Any woman who's been writing and publishing for a bit feels the gender gap pinching, and it's pretty much from the word go. Laura Miller at salon.com has written an interesting piece with lots of links about this gap. I encourage you to check it out:
I've finished my third book and can't seem to find a place for it. It was an experiment, and I knew going into it that it might not have a place in the current marketplace. I'm going to shop it for six months and then if it doesn't sell I'll self-publish it. It's a very fun book, with some insight into writing within a genre and trying to carve a writing career out of the rest of one's demanding life. Oh, there's a little romance in there and a huge tribute to Jane Austen. I think it's a niche book, and I think it could be a big niche, but it doesn't seem to be grabbing people.

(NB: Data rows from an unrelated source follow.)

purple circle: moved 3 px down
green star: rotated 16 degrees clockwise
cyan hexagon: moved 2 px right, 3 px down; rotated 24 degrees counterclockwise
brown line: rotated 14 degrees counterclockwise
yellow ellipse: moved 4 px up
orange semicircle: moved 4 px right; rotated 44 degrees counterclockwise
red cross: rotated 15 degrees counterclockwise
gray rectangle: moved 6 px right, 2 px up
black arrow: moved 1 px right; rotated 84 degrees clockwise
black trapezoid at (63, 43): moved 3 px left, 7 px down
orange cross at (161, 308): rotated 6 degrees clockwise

The fourth book? This relates to the above. I'm struggling with what exactly to write because, yeah, my time is very limited. I'm now working full-time and my evenings and weekends are the only time I have to write. Kids are more or less grown (son is driving), but still. If I spend all day editing engineering I'm brain dead when I get home. I can barely speak, never mind trying to put my own sentences together.

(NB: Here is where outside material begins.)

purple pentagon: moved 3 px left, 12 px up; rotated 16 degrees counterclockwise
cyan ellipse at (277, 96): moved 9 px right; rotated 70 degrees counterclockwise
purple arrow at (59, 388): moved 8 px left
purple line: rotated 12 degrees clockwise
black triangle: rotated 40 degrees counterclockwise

That said, I'm toying with writing a legal thriller. If I do, I"ll write it under a male pseudonym. Because see above. Because, yes, I think there is a bias. My first two books aren't particularly cozy, and, in fact, this is a problem because they are neither "knit" or "grit" but somewhere in the middle, therefore, they appeal to a limited number of readers. But the reality is that I'm branded now as a cooking author, and if I were to write something that was grittier (read, more marketable), I would have a hard slog. Plus I think women do get ignored and marginalized by male readers (and male authors--thank you, big name author who trashed cooking mysteries in your presentation while I was in the audience and had just had lunch with you). So if I do write that thriller I'm thinking about, then I will write it under a male pseud. Because enough. The playing field isn't level. It's biased. I didn't need a bunch of links to tell me that, but it's always nice to have your suspicions confirmed. I think the bar for women writers (at least in mystery) is higher. I just finished a mystery written by someone who is extremely successful and while I generally like his stuff, this is a weak book. I doubt that if a woman had written it, they would have a contract. The weakness is so glaring, so in your face, that it makes you wonder, what the hell?